◆ **Task prompt**: Leave out every picture, and output exactly the lines from the line containing "pyautogui.scroll(-3, 183, 234)" through the last line of the data.

◆ **Input data**:
________
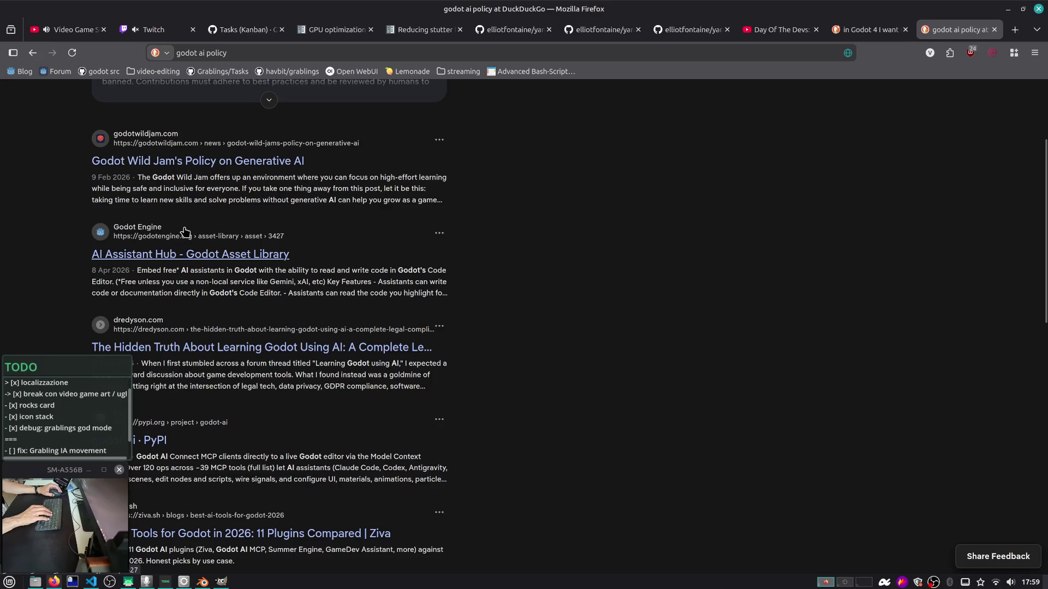
pyautogui.scroll(3, 186, 232)
pyautogui.scroll(-3, 183, 234)
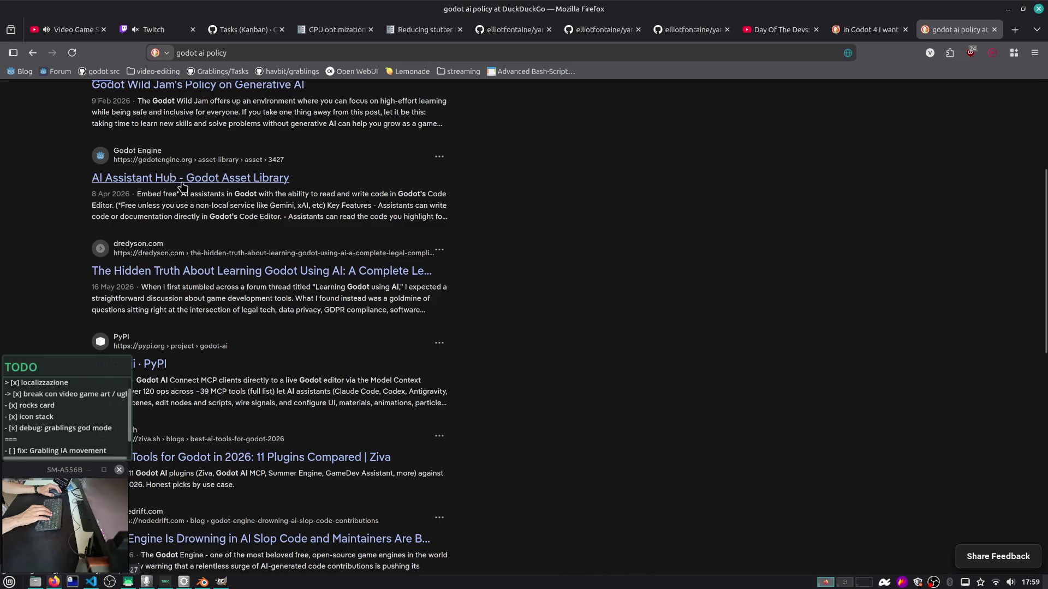
pyautogui.scroll(5, 183, 188)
________
◆ **Exercise output**:
pyautogui.scroll(-3, 183, 234)
pyautogui.scroll(5, 183, 188)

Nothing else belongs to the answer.